Premature ovarian failure is defined as a primary ovarian defect characterized by absent menarche (primary amenorrhea) or premature depletion of ovarian follicles/arrested folliculogenesis before the age of 40 years (secondary amenorrhea).
Hormonally, POF is defined by abnormally low levels of estrogen and high levels of FSH, which demonstrate that the ovaries are no longer responding to circulating FSH by producing estrogen and developing fertile eggs. The ovaries will likely appear shriveled.

It has been estimated that POF affects 1% of the female population.The age of onset can be as early as the teenage years, or can even exist from birth, but varies widely. POF is not the same as a natural menopause, in that the dysfunction of the ovaries, loss of eggs, or removal of the ovaries at a young age is not a normal physiological occurrence. Women suffering from POF usually experience menopausal symptoms that are more severe than the symptoms found in older menopausal women.  

The cause of POF is usually unknown (idiopathic). Some cases of POF are attributed to autoimmune disorders, others to genetic disorders such as Turner syndrome and Fragile X syndrome. If it has a genetic cause, it may be called gonadal dysgenesis. Also, chemotherapy and radiation treatments for cancer can sometimes cause ovarian failure. In natural menopause, the ovaries usually continue to produce low levels of hormones, but in chemotherapy or radiation-induced POF, the ovaries will often cease all functioning and hormone levels will be similar to those of a woman whose ovaries have been removed. Family history and ovarian or other pelvic surgery earlier in life are also implicated as risk factors for POF.

Mechanisms involved in premature ovarian failure inducing chemotherapeutic agents.

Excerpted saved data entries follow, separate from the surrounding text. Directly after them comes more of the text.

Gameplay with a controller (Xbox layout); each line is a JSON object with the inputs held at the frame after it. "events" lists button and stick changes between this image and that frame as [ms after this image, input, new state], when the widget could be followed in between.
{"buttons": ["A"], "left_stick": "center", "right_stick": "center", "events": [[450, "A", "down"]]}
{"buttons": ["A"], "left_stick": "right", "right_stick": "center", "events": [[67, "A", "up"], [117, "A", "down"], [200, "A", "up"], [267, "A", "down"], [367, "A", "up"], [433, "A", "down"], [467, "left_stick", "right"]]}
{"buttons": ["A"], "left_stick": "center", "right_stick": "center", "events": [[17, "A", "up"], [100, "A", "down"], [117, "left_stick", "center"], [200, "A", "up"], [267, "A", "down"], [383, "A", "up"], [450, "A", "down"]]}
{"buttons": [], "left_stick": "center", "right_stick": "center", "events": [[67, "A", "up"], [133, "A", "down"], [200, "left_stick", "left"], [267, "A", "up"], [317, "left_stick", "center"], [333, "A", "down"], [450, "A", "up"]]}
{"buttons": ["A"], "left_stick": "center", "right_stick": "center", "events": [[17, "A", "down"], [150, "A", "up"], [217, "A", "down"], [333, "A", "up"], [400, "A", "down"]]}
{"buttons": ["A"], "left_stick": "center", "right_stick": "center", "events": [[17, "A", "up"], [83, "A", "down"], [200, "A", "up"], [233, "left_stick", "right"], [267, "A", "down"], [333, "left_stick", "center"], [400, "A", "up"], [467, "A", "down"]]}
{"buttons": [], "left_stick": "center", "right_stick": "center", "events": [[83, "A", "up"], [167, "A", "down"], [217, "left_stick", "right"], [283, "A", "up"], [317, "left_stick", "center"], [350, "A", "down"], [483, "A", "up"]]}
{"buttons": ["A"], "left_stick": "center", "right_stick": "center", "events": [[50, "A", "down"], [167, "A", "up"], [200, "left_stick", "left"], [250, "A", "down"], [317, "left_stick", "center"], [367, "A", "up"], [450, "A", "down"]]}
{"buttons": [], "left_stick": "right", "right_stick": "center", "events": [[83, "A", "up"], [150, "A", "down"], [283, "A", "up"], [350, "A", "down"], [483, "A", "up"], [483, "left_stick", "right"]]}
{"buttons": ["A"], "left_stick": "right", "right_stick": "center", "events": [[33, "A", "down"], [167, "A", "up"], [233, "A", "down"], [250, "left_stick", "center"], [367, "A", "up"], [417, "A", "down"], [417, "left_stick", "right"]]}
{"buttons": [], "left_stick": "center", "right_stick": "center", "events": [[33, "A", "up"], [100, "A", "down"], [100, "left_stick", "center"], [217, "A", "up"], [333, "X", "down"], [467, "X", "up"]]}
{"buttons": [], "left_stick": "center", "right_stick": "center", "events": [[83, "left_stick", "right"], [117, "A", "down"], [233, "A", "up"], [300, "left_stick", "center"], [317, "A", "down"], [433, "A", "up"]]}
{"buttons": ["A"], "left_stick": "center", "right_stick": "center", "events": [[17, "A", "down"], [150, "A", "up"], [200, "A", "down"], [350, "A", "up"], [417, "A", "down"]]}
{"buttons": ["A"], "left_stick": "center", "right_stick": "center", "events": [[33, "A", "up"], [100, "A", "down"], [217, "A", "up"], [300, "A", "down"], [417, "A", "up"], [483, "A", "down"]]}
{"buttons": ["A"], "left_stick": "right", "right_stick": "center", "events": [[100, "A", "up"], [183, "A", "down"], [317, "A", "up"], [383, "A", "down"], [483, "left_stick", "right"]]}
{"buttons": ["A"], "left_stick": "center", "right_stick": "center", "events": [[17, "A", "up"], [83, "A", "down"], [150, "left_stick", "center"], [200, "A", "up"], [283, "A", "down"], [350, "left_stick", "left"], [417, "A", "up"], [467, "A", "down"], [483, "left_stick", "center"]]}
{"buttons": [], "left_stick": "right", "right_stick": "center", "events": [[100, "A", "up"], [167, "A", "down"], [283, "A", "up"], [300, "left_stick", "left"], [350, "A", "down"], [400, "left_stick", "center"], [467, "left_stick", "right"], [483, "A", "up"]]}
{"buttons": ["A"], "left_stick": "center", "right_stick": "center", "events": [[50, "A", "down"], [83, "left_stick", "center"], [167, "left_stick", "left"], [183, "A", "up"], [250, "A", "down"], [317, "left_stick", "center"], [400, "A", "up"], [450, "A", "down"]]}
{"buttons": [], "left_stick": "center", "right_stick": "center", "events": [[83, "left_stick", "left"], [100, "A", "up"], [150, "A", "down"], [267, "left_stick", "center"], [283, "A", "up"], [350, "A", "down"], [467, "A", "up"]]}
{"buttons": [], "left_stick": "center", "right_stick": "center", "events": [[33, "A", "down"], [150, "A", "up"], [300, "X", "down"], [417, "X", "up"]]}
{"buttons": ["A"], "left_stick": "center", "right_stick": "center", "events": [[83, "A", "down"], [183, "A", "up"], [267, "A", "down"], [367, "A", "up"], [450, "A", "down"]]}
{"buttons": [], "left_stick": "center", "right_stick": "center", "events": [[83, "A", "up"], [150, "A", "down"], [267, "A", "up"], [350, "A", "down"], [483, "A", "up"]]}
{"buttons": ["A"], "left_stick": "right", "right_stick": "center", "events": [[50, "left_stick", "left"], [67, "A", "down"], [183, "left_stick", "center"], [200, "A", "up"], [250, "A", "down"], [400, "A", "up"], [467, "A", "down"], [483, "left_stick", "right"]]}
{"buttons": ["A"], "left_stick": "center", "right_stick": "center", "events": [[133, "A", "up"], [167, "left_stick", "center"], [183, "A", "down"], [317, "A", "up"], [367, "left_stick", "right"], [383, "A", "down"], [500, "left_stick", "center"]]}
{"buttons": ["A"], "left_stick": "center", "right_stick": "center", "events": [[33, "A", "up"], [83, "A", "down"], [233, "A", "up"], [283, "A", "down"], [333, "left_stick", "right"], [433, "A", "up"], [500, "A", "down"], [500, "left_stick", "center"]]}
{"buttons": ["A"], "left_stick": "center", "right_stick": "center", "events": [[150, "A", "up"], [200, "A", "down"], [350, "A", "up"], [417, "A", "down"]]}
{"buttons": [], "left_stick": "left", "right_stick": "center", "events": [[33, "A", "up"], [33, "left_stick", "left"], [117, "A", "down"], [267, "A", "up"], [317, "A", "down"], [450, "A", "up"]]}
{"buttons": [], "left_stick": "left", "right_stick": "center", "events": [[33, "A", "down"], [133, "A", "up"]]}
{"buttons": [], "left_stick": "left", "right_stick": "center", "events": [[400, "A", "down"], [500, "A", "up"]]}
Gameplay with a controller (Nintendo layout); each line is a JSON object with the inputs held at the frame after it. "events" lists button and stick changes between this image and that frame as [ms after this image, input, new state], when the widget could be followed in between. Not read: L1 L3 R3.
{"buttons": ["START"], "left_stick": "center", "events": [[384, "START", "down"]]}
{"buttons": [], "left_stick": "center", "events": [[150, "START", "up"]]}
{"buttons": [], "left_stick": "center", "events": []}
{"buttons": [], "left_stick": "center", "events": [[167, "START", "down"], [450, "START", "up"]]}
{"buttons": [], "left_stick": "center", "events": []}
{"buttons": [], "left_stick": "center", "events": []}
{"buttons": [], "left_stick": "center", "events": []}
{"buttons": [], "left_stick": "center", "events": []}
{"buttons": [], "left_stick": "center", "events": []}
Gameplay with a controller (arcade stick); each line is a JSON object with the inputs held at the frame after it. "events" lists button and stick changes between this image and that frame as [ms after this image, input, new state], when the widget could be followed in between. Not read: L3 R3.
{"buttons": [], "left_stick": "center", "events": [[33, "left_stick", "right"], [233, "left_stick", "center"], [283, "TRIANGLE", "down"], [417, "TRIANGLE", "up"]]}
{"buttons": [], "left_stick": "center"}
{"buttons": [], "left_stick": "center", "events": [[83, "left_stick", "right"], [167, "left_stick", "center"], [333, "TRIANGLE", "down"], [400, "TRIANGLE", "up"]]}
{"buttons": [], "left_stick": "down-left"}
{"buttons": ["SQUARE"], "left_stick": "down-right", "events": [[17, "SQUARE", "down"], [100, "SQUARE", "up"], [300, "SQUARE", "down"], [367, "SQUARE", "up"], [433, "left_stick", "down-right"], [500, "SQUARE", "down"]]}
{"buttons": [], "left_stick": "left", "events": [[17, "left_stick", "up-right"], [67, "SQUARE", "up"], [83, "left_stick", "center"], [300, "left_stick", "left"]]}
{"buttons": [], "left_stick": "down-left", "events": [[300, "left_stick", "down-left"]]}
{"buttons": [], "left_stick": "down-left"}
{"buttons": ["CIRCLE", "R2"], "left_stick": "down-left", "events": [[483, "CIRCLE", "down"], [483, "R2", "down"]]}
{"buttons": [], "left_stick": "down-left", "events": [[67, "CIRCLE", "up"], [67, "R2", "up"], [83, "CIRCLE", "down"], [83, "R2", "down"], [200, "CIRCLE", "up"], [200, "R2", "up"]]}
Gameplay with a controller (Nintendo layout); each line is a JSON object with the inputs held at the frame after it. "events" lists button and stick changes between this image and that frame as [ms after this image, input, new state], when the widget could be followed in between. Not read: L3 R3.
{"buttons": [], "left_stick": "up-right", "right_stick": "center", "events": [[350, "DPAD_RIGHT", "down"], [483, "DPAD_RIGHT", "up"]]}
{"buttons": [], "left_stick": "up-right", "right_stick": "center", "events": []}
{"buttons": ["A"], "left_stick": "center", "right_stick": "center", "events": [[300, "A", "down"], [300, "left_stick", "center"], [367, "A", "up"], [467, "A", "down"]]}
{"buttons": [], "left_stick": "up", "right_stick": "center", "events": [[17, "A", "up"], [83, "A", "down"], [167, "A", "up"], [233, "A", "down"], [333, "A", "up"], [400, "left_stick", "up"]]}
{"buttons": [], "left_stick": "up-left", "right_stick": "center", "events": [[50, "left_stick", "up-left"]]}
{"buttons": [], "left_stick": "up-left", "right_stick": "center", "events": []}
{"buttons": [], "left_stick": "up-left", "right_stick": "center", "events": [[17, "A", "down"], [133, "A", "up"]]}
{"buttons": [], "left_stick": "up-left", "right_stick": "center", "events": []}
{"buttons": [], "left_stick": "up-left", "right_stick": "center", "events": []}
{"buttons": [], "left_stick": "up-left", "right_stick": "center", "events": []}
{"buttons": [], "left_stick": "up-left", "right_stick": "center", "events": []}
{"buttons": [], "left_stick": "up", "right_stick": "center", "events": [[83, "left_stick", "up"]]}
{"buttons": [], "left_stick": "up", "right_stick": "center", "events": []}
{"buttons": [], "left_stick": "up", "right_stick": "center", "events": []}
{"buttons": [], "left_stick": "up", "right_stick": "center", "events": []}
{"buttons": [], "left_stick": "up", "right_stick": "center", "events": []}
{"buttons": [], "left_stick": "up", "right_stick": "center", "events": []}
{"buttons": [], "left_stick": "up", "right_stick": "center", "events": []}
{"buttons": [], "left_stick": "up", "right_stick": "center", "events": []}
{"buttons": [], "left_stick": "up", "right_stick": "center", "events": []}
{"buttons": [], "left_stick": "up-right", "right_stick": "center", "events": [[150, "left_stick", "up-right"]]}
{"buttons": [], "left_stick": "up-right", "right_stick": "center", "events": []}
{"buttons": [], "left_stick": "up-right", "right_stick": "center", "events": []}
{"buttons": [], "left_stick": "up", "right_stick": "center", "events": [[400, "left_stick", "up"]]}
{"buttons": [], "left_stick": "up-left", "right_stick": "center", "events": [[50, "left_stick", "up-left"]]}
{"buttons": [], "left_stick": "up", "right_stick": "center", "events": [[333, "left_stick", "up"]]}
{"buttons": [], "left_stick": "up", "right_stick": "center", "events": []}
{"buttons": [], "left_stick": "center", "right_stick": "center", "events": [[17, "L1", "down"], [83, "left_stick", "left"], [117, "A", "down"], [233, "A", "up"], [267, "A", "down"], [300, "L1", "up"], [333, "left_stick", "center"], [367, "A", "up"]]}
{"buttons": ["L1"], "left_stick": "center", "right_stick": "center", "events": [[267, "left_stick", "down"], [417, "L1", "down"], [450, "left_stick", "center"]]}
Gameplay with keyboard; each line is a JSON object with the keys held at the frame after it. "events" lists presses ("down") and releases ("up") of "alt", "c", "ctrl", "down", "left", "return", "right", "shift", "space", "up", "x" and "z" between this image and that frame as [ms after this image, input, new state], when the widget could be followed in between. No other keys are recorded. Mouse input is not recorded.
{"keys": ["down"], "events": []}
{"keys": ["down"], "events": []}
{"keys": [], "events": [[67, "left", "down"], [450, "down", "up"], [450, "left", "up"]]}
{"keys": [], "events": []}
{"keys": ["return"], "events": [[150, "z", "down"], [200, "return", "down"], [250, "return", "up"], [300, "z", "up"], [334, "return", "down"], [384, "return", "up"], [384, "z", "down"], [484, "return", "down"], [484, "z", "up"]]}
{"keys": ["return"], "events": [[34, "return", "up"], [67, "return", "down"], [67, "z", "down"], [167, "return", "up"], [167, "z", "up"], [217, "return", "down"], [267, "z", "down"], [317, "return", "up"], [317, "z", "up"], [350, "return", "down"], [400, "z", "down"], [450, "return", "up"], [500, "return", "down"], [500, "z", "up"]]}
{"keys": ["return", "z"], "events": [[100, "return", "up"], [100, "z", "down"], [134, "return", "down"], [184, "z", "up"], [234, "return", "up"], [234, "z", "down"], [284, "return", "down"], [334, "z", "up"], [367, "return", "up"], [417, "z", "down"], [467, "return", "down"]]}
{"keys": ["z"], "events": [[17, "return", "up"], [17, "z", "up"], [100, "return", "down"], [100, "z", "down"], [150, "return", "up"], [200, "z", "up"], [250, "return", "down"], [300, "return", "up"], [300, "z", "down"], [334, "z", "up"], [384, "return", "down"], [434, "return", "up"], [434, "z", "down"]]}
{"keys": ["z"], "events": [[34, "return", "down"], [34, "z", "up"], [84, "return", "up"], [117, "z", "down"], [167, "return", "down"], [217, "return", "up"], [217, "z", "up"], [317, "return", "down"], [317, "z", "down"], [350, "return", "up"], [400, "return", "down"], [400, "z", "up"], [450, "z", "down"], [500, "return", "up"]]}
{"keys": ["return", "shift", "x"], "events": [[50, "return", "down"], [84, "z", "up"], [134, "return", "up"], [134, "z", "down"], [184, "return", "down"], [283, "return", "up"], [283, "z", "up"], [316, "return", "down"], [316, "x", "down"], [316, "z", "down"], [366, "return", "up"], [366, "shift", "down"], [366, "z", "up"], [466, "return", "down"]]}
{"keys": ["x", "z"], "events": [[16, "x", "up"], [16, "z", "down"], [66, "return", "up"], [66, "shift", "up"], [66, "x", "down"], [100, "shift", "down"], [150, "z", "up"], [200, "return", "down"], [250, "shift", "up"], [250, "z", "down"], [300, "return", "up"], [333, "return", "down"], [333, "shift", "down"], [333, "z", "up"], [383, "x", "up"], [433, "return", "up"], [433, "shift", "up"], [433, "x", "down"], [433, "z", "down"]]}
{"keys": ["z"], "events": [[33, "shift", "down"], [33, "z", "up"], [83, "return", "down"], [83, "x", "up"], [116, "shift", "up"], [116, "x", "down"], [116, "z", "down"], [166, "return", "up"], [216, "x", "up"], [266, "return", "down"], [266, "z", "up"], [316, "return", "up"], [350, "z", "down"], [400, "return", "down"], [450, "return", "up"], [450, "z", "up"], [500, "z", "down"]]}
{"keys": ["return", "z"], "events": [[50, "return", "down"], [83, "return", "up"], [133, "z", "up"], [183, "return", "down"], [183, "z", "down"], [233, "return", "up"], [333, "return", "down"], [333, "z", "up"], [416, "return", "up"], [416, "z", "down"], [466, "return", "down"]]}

Chemotherapeutic agents are classified into five classes according to their mode of action: alkylating agents, antimetabolites, aneuploidy inducers, radiomimetics and topoisomerase II inhibitors. Antitumour effects of these drugs are often accompanied by their damage on other organs, especially the reproductive system. There are several hypotheses for POF induction by chemotherapy (Pic. 1). First, chemici agents can impair follicular stock by driving ovarian cell apoptosis, leading to a finite number of primordial follicles and ensuing POF. Second, some chemical agents interfere with local hormonal regulation related to either follicular recruitment or rest. Third, some chemical agents may interrupt
interactions between the oocytes and GCs, which are crucial for follicular growth and maturation. For the above reasons, follicular storage decreases or the follicles do
not fully mature, increasing the POF risk.

There are two basic types of premature ovarian failure:

  1. POF where there are few to no remaining follicles (caused by genetic disorders, autoimmune damage, chemotherapy, radiation to the pelvic region, surgery, endometriosis and infection)
  2. POF where there are an abundant number of follicles (one frequent cause is autoimmune ovarian disease which damages maturing follicles, but leaves the primordial follicles intact)


  1. Ultrasound frequently reveals small ovaries without evidence of growing follicles. In the cases with primary amenorrhea, gonadal dysgenesis is documented by the finding of streak ovaries. 
  2. The evaluation of other peptide factors of ovarian origin, such as inhibin B and anti-mullerian hormone (AMH), is very useful to determine the follicular reserve when POF is suspected. 
  3. Histological examination of biopsies performed during pelvic laparoscopy in the case of hypoplastic ovaries (0.20–0.30 ml on ultrasound) may reveal the presence of primary follicles.
  4. Karyotype evaluation and other cytogenetic investigations are useful to identify major X chromosome abnormalities.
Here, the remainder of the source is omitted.